Change is scary. Saying goodbye is hard. It stumbles at times, but “Suit Warehouse” finds an intriguing way to articulate these thoughts in its tale of two offices. While touring the Athlead offices, Daryl muses that the space gives off a “Facebook energy.” This isn’t a throwaway line—the writers are illustrating that all the hip trappings of Daryl and Jim’s new place of business are no less cookie-cutter than the nondescript look of Dunder Mifflin. At this point in the series however, the look of The Office’s main setting isn’t cookie-cutter—it’s Dunder Mifflin, and any longtime viewer would be able to identify it as such. Who would’ve thought that gray cubicles, motivational posters, and Venetian blinds would prove to be such a distinctive look?

Stray observations:

  • I don’t care that it introduces a facet of the Jim-Dwight relationship that we’ve never seen before (and just because we’ve witnessed a lot of the characters’ work lives over the last eight-plus years doesn’t mean we’ve seen everything they do during business hours), “Handsome And Stinky, Paper Brothers For Hire” is a great cold open. The costumes are good, but it’s the combo punchline of math humor and Dwight “Not The Next Bob Newhart” Schrute that really makes it sing.
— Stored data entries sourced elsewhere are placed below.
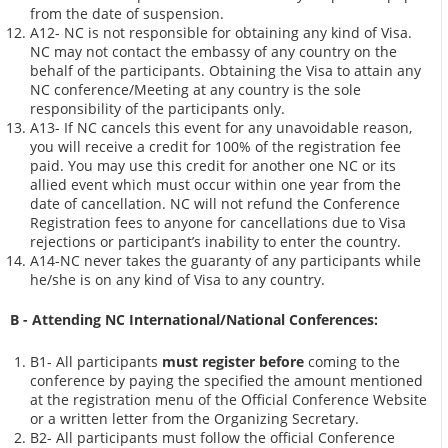
from the date of suspension.
A12- NC is not responsible for obtaining any kind of Visa.
NC may not contact the embassy of any country on the
behalf of the participants. Obtaining the Visa to attain any
NC conference/Meeting at any country is the sole
responsibility of the participants only.
A13- If NC cancels this event for any unavoidable reason,
you will receive a credit for 100% of the registration fee
paid. You may use this credit for another one NC or its
allied event which must occur within one year from the
date of cancellation. NC will not refund the Conference
Registration fees to anyone for cancellations due to Visa
rejections or participant’s inability to enter the country.
A14-NC never takes the guaranty of any participants while
he/she is on any kind of Visa to any country.
B - Attending NC International/National Conferences:
B1- All participants
must register before
coming to the
conference by paying the specified the amount mentioned
at the registration menu of the Official Conference Website
or a written letter from the Organizing Secretary.
B2- All participants must follow the official Conference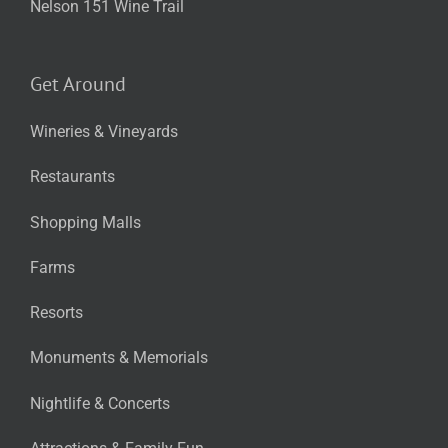
Nelson 151 Wine Trail
Get Around
Wineries & Vineyards
Restaurants
Shopping Malls
Farms
Resorts
Monuments & Memorials
Nightlife & Concerts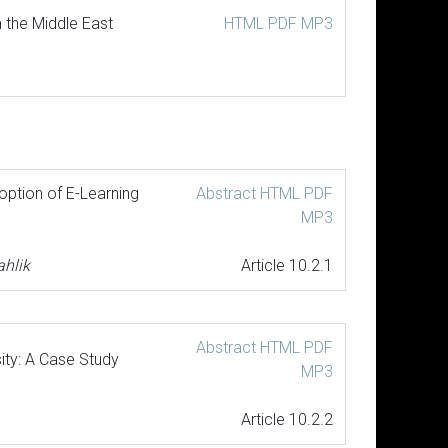
 the Middle East
HTML
PDF
MP3
option of E-Learning
Abstract
HTML
PDF
MP3
hlik
Article 10.2.1
Abstract
HTML
PDF
ity: A Case Study
MP3
Article 10.2.2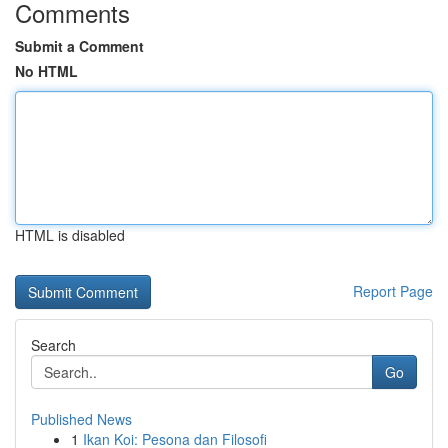
Comments
Submit a Comment
No HTML
HTML is disabled
Report Page
Search
Go
Published News
1
Ikan Koi: Pesona dan Filosofi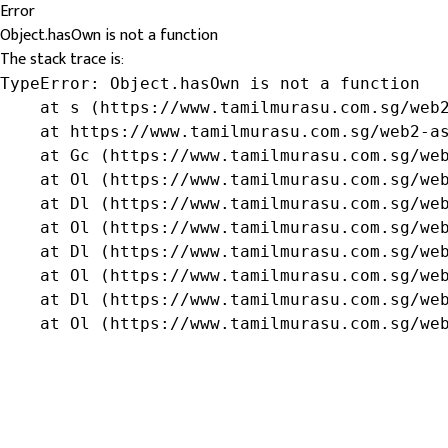
Error
Object.hasOwn is not a function
The stack trace is:
TypeError: Object.hasOwn is not a function

    at s (https://www.tamilmurasu.com.sg/web2
    at https://www.tamilmurasu.com.sg/web2-as
    at Gc (https://www.tamilmurasu.com.sg/web
    at Ol (https://www.tamilmurasu.com.sg/web
    at Dl (https://www.tamilmurasu.com.sg/web
    at Ol (https://www.tamilmurasu.com.sg/web
    at Dl (https://www.tamilmurasu.com.sg/web
    at Ol (https://www.tamilmurasu.com.sg/web
    at Dl (https://www.tamilmurasu.com.sg/web
    at Ol (https://www.tamilmurasu.com.sg/we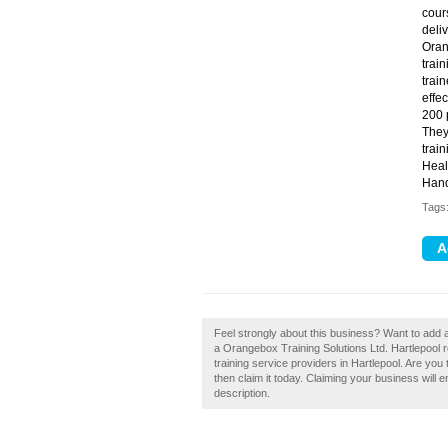
cour
deli
Oran
trai
trai
effec
200 
They
trai
Heal
Hand
Tags
Feel strongly about this business? Want to add 
a Orangebox Training Solutions Ltd. Hartlepool 
training service providers in Hartlepool. Are you
then claim it today. Claiming your business will
description.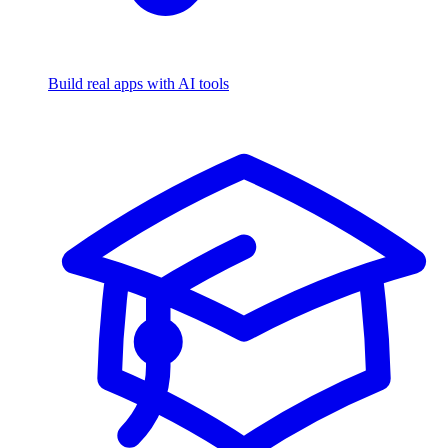
Build real apps with AI tools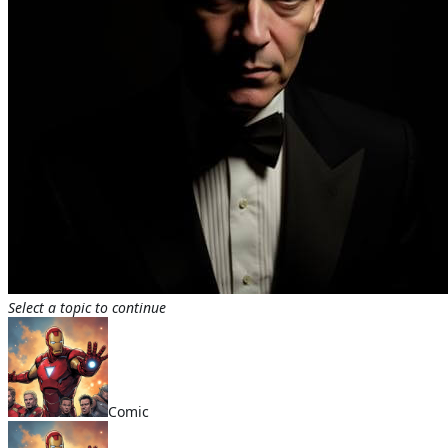
Select a topic to continue
Comic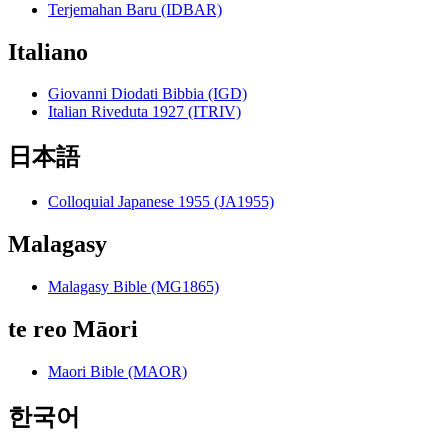
Terjemahan Baru (IDBAR)
Italiano
Giovanni Diodati Bibbia (IGD)
Italian Riveduta 1927 (ITRIV)
日本語
Colloquial Japanese 1955 (JA1955)
Malagasy
Malagasy Bible (MG1865)
te reo Māori
Maori Bible (MAOR)
한국어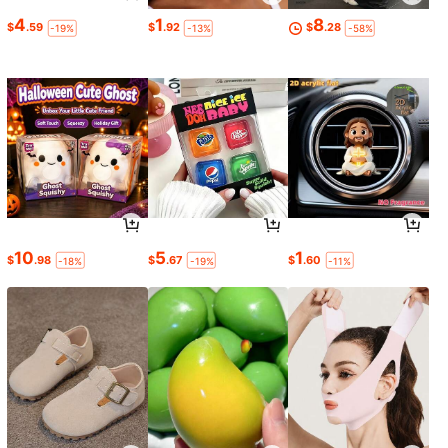
4
1
8
$
.59
$
.92
$
.28
-19%
-13%
-58%
10
5
1
$
.98
$
.67
$
.60
-18%
-19%
-11%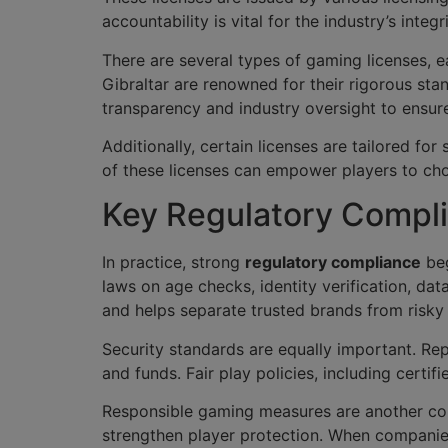
accountability is vital for the industry’s inte
There are several types of gaming licenses, ea
Gibraltar are renowned for their rigorous st
transparency and industry oversight to ensur
Additionally, certain licenses are tailored f
of these licenses can empower players to choo
Key Regulatory Compli
In practice, strong
regulatory compliance
beg
laws on age checks, identity verification, dat
and helps separate trusted brands from risky
Security standards are equally important. Re
and funds. Fair play policies, including cert
Responsible gaming measures are another core 
strengthen player protection. When companie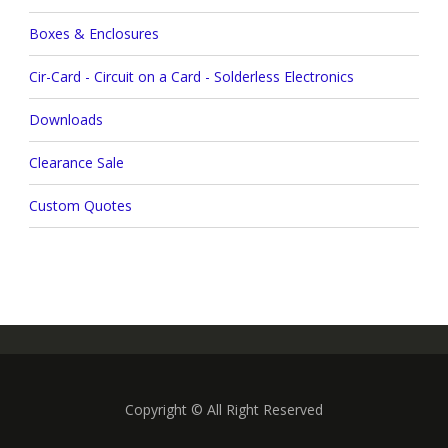
Boxes & Enclosures
Cir-Card - Circuit on a Card - Solderless Electronics
Downloads
Clearance Sale
Custom Quotes
Copyright © All Right Reserved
  • “Suit Warehouse,” of course, could describe either of the non-Dunder Mifflin workplaces visited during this episode. However, neither are to be confused with Soup Warehouse, my proposed retail outlet that offers premium broths, bisques, and consommés at wholesale prices.
  • Who knew Daryl was such a big fan of Jeff Koons?
  • It’s way too motormouthed/stuffed with onomatopoeia to properly reproduce here, but Erin’s “Busy body, lazy bones” talking head is your Ellie Kemper all-star moment for the week.
  • While shopping for suits, Clark proves he could be a new Jim and Dwight Jr.: Dwight: “You don’t want Italian. You’ll look like a mafia don. Next thing you know you’ll be doing life in Rikers Island.” Clark: “Better than looking like the undertaker from Boring Island.” Dwight: “That place doesn’t exist. It’s not a documented island. Cartograph much?”